Though this secondary fermentation process, the sparkling wine becomes champagne and, in the same process, gets carbonated. Carbonation, or the infusion of carbon dioxide into champagne, is what makes champagne and soda alike fizzy or effervescent.

Unlike soda, though, champagne is created by taking select pinot noir and chardonnay grapes plucked from orchards in the Champagne region of France to ultimately deliver a creamy champagne tasting experience.

Research on Champagne’s Carbonation 

Although both soda and champagne, for all of their differences, each has an appreciable level of “fizzy” or carbonation, the carbonation is created in different ways for each beverage.

Champagne gets its bubbles and carbonated quality in a more hard-won way through secondary fermentation whereas soda gets its bubbles through an artificial process of a carbon dioxide injection.

In an interesting twist, though, research shows that the diffusion of carbon dioxide in sparkling wine and champagne are reasonably similar – much more similar than one would suppose given that champagne has smaller and more tightly packed bubbles.

It’s subsequently been shown that, although the amount of carbonation wrought by secondary fermentation has a lot to do with champagne’s fizziness, the bubbles in champagne are largely attributable to other causes.

It’s now believed that elemental minerals and naturally-occuring salts create more of champagne’s bubbles than was previously acknowledged (or understood) centuries ago.

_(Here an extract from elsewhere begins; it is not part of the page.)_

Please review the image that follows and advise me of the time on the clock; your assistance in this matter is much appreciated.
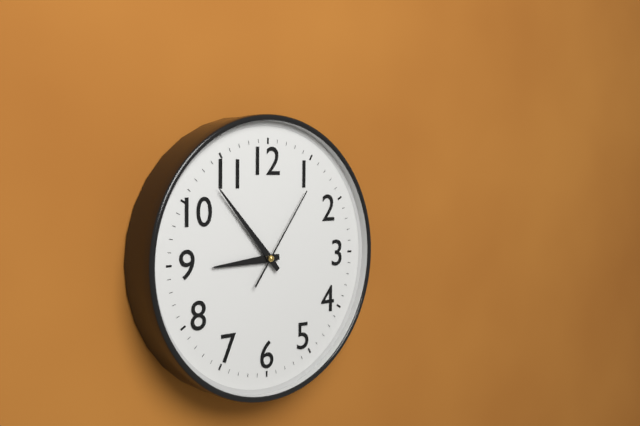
8:53:06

Science Behind Champagne’s Bubbles 

Secondary fermentation and carbonation are fundamentally chemical processes that provide a real-world and visceral payoff for those of use who enjoy champagne.

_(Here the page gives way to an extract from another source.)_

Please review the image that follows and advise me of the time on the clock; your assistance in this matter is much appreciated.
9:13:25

One of the pleasures of champagne, if we’re going to be frank, is watching the tiny bubbles make their way up to the top of the glass and anticipating that first taste.

As these tiny bubbles make their brave trek up to the top of the glass, the bubbles themselves are transporting flavors and scents up the glass – and, hopefully, towards our parched mouths.

We almost automatically correlate a great tasting champagne with an explosion of bubbles at the top of our glass because more tiny bubbles means that more flavor and scents are traveling up the glass.

This spectacle, in the end, is half the battle when it comes to creating a creamy yet dry and savory champagne.